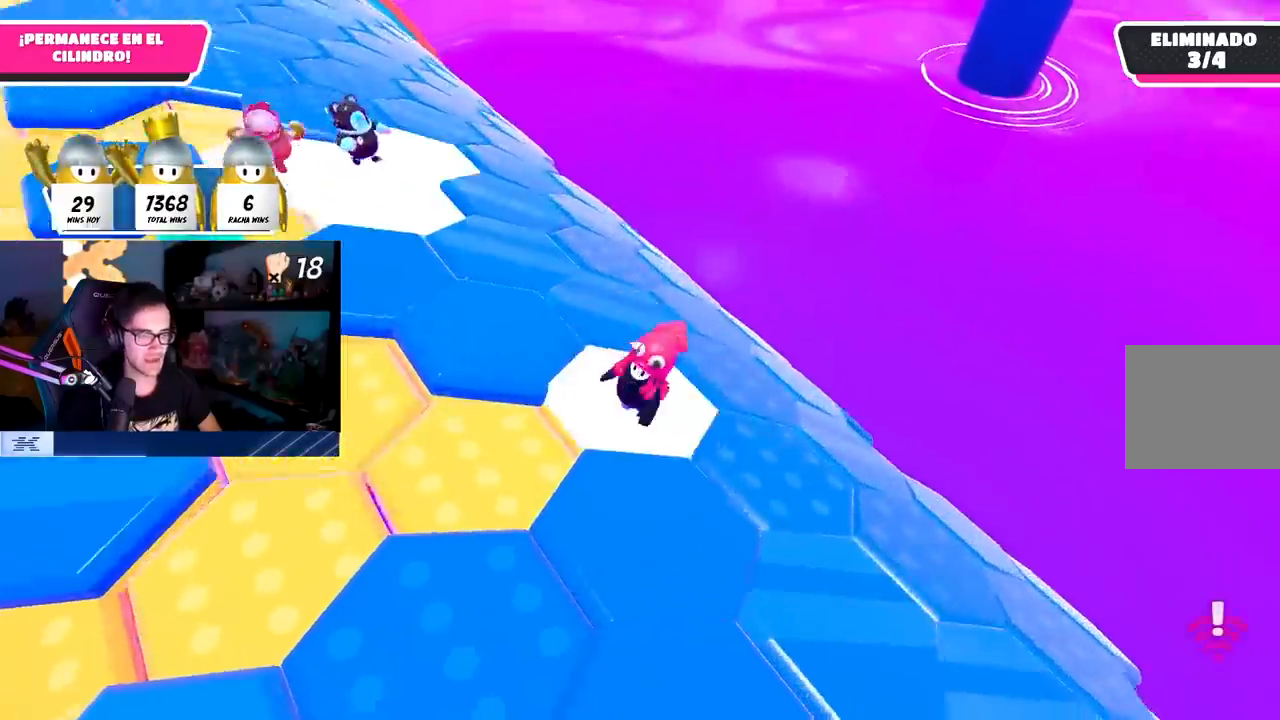
{"buttons": [], "left_stick": "left", "right_stick": "down", "events": [[83, "CROSS", "down"], [233, "CROSS", "up"], [383, "left_stick", "down-left"], [450, "left_stick", "left"], [467, "right_stick", "down"]]}
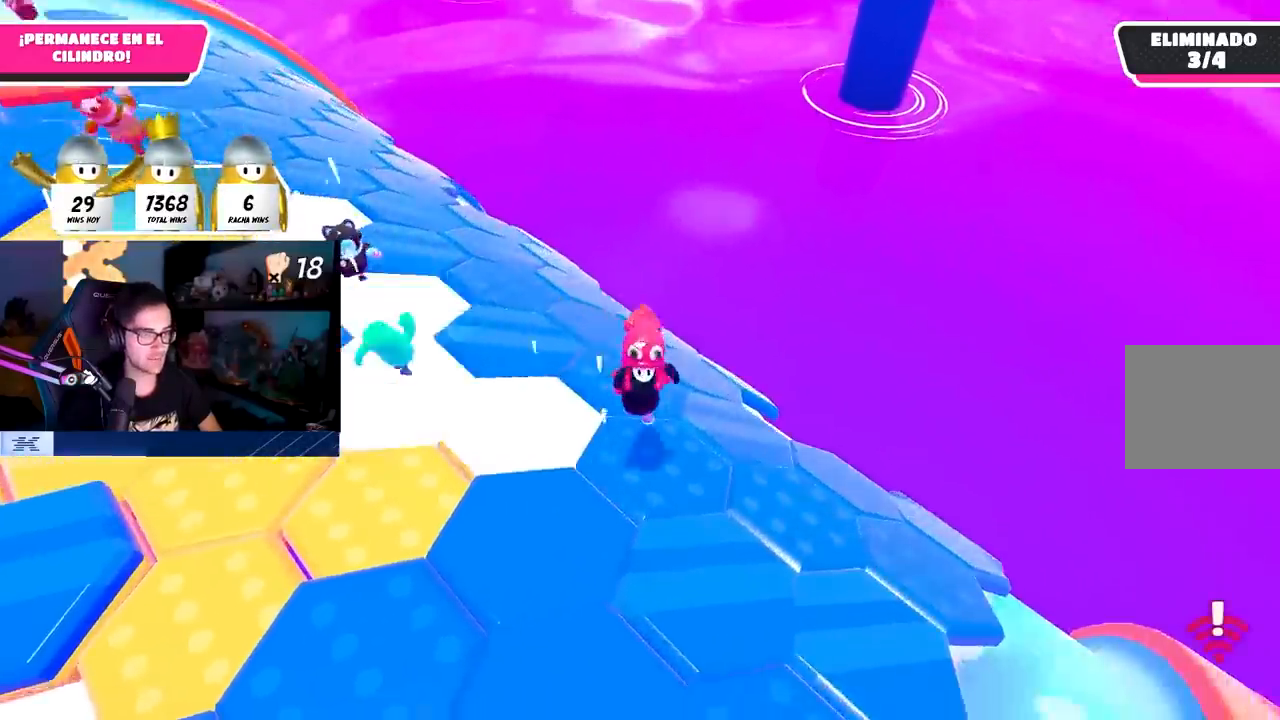
{"buttons": [], "left_stick": "up", "right_stick": "center", "events": [[133, "right_stick", "center"], [183, "left_stick", "up"], [333, "CROSS", "down"], [467, "CROSS", "up"]]}
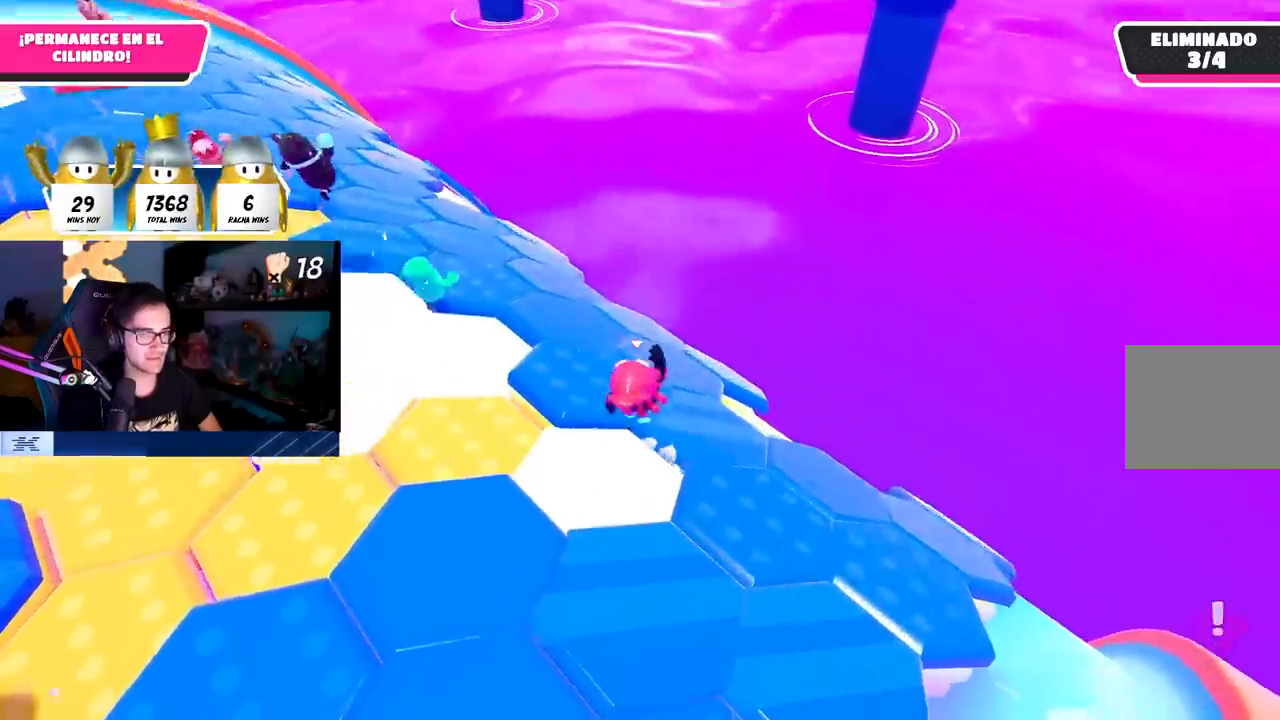
{"buttons": [], "left_stick": "up-right", "right_stick": "center", "events": [[117, "left_stick", "center"], [167, "left_stick", "down-left"], [217, "right_stick", "down-right"], [367, "left_stick", "center"], [400, "right_stick", "center"], [467, "left_stick", "up-right"]]}
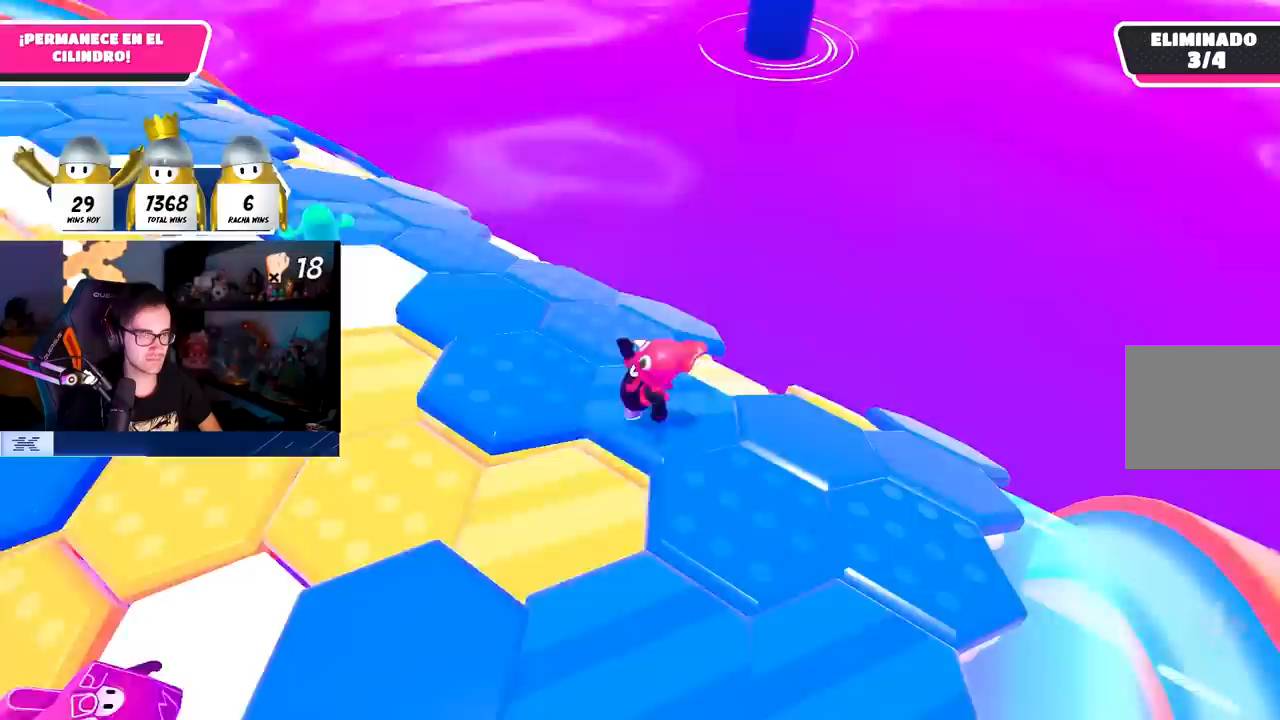
{"buttons": [], "left_stick": "down-left", "right_stick": "center", "events": [[50, "left_stick", "right"], [150, "left_stick", "down-right"], [167, "CROSS", "down"], [333, "CROSS", "up"], [467, "left_stick", "down-left"]]}
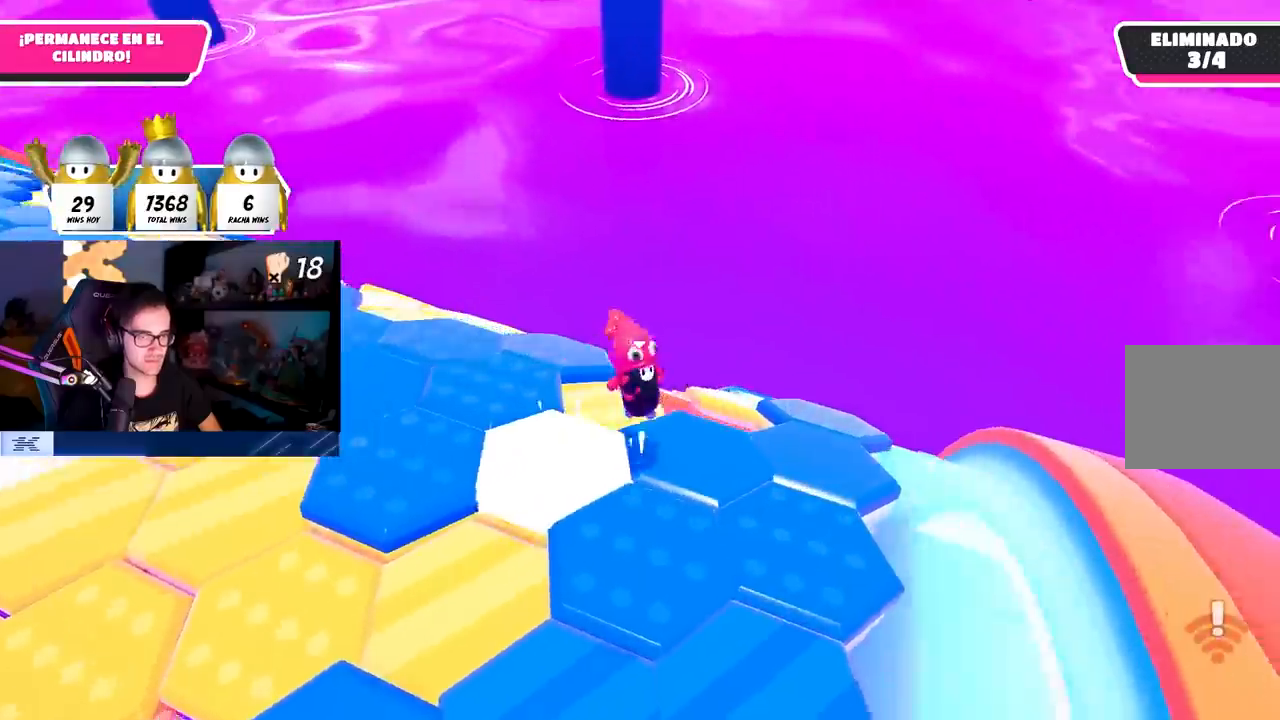
{"buttons": [], "left_stick": "up-right", "right_stick": "center", "events": [[83, "right_stick", "down"], [117, "left_stick", "up-left"], [167, "left_stick", "up"], [250, "right_stick", "center"], [267, "left_stick", "up-right"]]}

· · ·

▸ ABOUT THIS TASK: Scan the entries for the word "CROSS". Report each line that has it.

▸ WRITTEN ANSWER:
{"buttons": [], "left_stick": "left", "right_stick": "down", "events": [[83, "CROSS", "down"], [233, "CROSS", "up"], [383, "left_stick", "down-left"], [450, "left_stick", "left"], [467, "right_stick", "down"]]}
{"buttons": [], "left_stick": "up", "right_stick": "center", "events": [[133, "right_stick", "center"], [183, "left_stick", "up"], [333, "CROSS", "down"], [467, "CROSS", "up"]]}
{"buttons": [], "left_stick": "down-left", "right_stick": "center", "events": [[50, "left_stick", "right"], [150, "left_stick", "down-right"], [167, "CROSS", "down"], [333, "CROSS", "up"], [467, "left_stick", "down-left"]]}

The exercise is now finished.